Brief - Would you reproduce the entries exactly, including every line?

Supplied records -

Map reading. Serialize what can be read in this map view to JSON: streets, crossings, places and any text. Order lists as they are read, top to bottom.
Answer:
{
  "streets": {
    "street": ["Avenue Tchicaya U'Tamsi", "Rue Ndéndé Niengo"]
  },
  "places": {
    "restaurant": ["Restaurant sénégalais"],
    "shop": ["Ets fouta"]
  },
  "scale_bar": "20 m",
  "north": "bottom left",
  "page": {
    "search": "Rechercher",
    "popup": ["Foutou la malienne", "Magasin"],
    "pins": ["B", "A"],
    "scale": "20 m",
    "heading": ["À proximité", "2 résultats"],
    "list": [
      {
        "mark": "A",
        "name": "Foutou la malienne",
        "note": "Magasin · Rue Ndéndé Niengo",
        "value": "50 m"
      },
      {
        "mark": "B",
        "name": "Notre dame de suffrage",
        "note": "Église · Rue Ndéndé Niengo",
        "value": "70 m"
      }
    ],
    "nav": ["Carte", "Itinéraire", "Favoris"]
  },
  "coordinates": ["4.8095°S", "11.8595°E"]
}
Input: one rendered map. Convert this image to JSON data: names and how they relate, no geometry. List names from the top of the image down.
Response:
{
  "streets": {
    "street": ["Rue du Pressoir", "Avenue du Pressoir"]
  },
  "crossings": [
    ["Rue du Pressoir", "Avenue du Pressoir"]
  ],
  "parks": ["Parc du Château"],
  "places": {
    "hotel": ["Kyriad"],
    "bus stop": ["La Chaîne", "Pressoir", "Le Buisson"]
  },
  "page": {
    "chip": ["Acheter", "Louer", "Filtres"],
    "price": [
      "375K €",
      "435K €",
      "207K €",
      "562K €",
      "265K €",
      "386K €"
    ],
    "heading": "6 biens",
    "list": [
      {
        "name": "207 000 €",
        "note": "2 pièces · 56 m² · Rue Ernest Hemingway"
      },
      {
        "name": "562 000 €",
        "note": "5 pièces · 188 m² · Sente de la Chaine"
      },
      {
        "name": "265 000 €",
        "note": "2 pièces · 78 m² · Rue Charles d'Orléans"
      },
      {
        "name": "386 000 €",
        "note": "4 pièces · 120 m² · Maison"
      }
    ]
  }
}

Written response -
Map reading. Serialize what can be read in this map view to JSON: streets, crossings, places and any text. Order lists as they are read, top to bottom.
Answer:
{
  "streets": {
    "street": ["Avenue Tchicaya U'Tamsi", "Rue Ndéndé Niengo"]
  },
  "places": {
    "restaurant": ["Restaurant sénégalais"],
    "shop": ["Ets fouta"]
  },
  "scale_bar": "20 m",
  "north": "bottom left",
  "page": {
    "search": "Rechercher",
    "popup": ["Foutou la malienne", "Magasin"],
    "pins": ["B", "A"],
    "scale": "20 m",
    "heading": ["À proximité", "2 résultats"],
    "list": [
      {
        "mark": "A",
        "name": "Foutou la malienne",
        "note": "Magasin · Rue Ndéndé Niengo",
        "value": "50 m"
      },
      {
        "mark": "B",
        "name": "Notre dame de suffrage",
        "note": "Église · Rue Ndéndé Niengo",
        "value": "70 m"
      }
    ],
    "nav": ["Carte", "Itinéraire", "Favoris"]
  },
  "coordinates": ["4.8095°S", "11.8595°E"]
}
Input: one rendered map. Convert this image to JSON data: names and how they relate, no geometry. List names from the top of the image down.
Response:
{
  "streets": {
    "street": ["Rue du Pressoir", "Avenue du Pressoir"]
  },
  "crossings": [
    ["Rue du Pressoir", "Avenue du Pressoir"]
  ],
  "parks": ["Parc du Château"],
  "places": {
    "hotel": ["Kyriad"],
    "bus stop": ["La Chaîne", "Pressoir", "Le Buisson"]
  },
  "page": {
    "chip": ["Acheter", "Louer", "Filtres"],
    "price": [
      "375K €",
      "435K €",
      "207K €",
      "562K €",
      "265K €",
      "386K €"
    ],
    "heading": "6 biens",
    "list": [
      {
        "name": "207 000 €",
        "note": "2 pièces · 56 m² · Rue Ernest Hemingway"
      },
      {
        "name": "562 000 €",
        "note": "5 pièces · 188 m² · Sente de la Chaine"
      },
      {
        "name": "265 000 €",
        "note": "2 pièces · 78 m² · Rue Charles d'Orléans"
      },
      {
        "name": "386 000 €",
        "note": "4 pièces · 120 m² · Maison"
      }
    ]
  }
}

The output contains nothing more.